• _WHAT YOU NEED TO DO_
a) From the causal discovery excerpt, reproduce word for word the part that opens with the words containing "The proposed framework" and closes with "and causal cycles.".
b) Name every level of the proposed framework described in the causal discovery excerpt.
BEGIN SOURCE EXTRACT
Limitations of Prior Work: 1. Most methods require latent variables to follow specific indicator patterns (e.g., each latent variable affects at least two observed variables and is not shared). 2. Some methods restrict how latent variables interact with other variables (e.g., no direct latent-to-latent causal relationships). 3. Nearly all methods prohibit cycles in causal graphs, restricting attention to DAG structures. 4. These structural assumptions frequently fail in practice, severely limiting the applicability of existing approaches.

Key Challenge: The central obstacle to developing general, assumption-free methods is the absence of an equivalence characterization — without knowing what is identifiable (i.e., which graphs produce the same observational distribution), it is generally impossible to design identification procedures. Without an equivalence theory, the upper bound on achievable precision in causal discovery remains unknown.

Goal: To establish a complete equivalence theory under linear non-Gaussian models (LiNG-Latent). The core innovation is the introduction of edge rank constraints as a new tool — filling the gap left by independence constraints, which are incomplete in the latent-variable setting — thereby enabling a complete graphical criterion.

Method¶

Overall Architecture¶

The proposed framework advances across three levels, forming a complete chain from theory to application:

Input: Observational data (assumed to be generated by a linear non-Gaussian model), potentially involving latent variables and causal cycles.
Level 1 — Equivalence Characterization: Establish a graphical criterion to determine whether two causal graphs are distributionally equivalent.
Level 2 — Equivalence Class Enumeration: Given a graph, identify all distributionally equivalent graphs.
Level 3 — Learning from Data: Recover the causal model from observational data up to the equivalence class.
END SOURCE EXTRACT
BEGIN RECORDED INFORMATION
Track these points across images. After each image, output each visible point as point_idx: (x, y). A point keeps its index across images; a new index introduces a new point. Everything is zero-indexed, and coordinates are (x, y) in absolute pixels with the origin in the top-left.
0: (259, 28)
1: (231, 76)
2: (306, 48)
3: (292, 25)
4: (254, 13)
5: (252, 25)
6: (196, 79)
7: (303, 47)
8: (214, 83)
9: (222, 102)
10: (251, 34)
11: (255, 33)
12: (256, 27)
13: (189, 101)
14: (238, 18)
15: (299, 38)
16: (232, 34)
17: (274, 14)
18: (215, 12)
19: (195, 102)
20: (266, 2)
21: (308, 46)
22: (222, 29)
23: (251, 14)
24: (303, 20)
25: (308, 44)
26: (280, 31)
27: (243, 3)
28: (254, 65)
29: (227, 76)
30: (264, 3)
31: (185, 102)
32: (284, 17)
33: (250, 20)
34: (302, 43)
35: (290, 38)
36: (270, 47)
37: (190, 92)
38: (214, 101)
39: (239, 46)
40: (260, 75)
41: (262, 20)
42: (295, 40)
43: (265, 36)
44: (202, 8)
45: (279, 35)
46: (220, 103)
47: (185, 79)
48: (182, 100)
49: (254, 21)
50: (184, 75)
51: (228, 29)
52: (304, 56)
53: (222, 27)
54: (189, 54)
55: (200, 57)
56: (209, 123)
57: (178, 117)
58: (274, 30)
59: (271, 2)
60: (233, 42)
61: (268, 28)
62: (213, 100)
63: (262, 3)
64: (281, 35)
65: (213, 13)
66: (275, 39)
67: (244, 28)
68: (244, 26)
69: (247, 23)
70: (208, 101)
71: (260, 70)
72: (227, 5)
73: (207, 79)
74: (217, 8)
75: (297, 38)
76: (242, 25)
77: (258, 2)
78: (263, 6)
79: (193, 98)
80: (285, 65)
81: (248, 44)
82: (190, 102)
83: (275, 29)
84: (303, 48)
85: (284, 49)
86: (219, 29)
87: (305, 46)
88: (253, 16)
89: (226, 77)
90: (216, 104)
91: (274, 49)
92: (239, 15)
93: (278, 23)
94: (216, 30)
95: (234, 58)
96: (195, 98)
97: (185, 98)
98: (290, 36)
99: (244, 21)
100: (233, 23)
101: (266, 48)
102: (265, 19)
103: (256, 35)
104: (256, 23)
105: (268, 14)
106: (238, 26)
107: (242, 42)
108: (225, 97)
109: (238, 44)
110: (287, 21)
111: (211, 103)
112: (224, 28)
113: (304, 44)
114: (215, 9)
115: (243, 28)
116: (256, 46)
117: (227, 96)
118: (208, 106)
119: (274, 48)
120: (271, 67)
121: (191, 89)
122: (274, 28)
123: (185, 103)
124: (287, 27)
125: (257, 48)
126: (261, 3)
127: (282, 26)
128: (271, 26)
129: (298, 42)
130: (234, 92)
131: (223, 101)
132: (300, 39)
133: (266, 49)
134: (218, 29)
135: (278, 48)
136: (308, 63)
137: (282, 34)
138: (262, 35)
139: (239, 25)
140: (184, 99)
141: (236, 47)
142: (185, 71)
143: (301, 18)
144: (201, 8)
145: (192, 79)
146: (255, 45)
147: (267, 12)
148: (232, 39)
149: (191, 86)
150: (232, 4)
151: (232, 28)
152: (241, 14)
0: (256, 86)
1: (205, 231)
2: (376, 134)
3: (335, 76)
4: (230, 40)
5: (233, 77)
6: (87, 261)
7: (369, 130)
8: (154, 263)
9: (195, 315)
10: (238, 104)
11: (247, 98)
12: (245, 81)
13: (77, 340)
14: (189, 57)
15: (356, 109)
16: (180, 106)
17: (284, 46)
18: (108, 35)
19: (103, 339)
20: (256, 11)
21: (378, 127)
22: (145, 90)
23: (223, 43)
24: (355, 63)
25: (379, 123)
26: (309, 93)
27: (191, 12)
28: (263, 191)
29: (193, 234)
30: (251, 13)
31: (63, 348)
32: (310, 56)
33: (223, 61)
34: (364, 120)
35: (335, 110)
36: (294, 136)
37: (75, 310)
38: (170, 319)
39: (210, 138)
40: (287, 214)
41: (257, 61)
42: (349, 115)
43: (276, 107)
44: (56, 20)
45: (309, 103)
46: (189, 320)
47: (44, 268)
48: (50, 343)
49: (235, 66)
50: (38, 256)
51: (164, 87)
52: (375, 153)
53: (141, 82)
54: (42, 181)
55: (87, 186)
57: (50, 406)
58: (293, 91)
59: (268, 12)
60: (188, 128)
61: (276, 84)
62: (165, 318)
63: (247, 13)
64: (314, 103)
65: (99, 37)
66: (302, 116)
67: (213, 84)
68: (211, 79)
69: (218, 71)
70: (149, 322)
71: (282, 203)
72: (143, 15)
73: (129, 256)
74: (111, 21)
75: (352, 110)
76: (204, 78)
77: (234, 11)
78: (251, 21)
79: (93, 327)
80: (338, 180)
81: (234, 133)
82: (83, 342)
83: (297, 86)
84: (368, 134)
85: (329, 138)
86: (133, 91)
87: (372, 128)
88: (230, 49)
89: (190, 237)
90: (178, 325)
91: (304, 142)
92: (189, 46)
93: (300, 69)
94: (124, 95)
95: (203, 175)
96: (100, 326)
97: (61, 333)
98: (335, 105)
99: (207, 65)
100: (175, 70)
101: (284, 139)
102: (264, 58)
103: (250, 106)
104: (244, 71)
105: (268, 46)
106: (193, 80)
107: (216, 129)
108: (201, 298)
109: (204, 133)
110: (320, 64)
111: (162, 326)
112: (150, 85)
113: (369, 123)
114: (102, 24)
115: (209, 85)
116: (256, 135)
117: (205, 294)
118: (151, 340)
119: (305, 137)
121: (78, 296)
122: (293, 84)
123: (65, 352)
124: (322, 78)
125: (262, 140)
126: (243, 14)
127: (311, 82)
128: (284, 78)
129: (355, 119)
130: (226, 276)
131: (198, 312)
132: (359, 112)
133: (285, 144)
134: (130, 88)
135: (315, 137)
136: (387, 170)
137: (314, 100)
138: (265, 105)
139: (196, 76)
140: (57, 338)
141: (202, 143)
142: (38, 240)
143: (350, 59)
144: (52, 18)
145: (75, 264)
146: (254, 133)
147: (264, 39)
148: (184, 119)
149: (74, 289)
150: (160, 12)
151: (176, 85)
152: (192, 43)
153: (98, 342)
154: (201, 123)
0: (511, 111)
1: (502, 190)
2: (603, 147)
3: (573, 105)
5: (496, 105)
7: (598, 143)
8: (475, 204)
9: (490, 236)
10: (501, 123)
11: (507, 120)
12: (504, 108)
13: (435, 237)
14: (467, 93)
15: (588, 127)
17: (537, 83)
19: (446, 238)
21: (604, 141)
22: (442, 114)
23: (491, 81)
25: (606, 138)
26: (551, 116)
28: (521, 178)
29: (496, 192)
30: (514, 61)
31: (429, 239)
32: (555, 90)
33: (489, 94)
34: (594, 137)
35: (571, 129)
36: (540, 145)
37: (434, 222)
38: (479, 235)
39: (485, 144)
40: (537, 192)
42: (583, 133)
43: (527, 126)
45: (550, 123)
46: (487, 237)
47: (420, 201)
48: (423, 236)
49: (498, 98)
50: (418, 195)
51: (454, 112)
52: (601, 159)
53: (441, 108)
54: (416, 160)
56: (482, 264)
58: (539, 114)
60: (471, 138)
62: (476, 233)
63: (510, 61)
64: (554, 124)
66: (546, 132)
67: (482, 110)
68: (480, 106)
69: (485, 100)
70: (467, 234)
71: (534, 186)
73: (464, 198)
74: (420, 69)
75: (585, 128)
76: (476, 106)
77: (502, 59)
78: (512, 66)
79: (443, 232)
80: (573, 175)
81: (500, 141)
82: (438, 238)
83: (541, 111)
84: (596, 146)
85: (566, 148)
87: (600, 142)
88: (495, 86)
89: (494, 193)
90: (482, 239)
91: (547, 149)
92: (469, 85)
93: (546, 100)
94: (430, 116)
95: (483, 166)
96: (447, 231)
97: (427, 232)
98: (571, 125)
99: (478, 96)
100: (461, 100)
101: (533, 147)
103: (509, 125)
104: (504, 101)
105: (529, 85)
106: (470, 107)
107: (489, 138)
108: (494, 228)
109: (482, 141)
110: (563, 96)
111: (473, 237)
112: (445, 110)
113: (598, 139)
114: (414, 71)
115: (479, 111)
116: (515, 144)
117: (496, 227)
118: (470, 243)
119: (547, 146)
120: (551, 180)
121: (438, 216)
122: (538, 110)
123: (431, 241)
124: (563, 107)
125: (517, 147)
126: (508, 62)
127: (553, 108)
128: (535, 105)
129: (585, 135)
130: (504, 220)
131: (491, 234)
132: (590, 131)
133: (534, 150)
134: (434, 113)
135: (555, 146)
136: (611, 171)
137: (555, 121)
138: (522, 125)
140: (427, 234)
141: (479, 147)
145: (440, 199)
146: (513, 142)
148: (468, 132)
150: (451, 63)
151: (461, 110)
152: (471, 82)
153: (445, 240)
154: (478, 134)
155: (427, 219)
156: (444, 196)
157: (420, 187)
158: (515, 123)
END RECORDED INFORMATION
• _TASK-BY-TASK SOLUTIONS_
a)
The proposed framework advances across three levels, forming a complete chain from theory to application:

Input: Observational data (assumed to be generated by a linear non-Gaussian model), potentially involving latent variables and causal cycles.

b)
Level 1: Equivalence Characterization
Level 2: Equivalence Class Enumeration
Level 3: Learning from Data